AIM OF THE EXERCISE - Consider the material that follows. How many of its lines contain "metara"? Reply with the number alone.

THE INPUT -
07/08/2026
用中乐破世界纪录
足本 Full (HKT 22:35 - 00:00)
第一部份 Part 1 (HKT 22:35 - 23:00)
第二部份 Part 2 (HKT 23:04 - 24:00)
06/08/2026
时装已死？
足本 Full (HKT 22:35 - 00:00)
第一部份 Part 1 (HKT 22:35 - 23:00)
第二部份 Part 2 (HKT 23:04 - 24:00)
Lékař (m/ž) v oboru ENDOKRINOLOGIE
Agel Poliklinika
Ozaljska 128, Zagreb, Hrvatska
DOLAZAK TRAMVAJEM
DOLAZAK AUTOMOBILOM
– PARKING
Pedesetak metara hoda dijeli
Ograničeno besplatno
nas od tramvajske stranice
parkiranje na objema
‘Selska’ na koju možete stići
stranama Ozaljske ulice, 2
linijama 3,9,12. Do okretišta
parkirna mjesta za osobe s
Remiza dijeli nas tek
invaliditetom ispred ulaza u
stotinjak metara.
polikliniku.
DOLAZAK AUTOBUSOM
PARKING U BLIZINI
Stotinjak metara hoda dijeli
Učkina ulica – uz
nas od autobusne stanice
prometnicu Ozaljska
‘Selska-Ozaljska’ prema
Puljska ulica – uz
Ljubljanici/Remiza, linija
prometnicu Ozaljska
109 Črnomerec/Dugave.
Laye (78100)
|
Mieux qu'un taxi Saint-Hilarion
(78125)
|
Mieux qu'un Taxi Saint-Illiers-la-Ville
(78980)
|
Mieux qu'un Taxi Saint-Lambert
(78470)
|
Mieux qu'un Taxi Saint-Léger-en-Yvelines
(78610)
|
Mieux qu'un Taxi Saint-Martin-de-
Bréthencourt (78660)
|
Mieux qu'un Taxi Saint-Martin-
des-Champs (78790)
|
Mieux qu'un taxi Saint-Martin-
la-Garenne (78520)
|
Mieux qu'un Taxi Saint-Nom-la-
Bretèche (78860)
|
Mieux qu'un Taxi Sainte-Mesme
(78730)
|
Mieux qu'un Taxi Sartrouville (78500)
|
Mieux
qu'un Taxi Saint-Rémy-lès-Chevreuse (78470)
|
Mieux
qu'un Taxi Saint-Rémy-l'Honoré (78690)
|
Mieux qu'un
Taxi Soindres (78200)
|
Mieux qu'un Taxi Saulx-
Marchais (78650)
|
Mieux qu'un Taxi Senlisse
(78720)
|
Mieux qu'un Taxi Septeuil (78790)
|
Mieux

EXERCISE SOLUTION - 3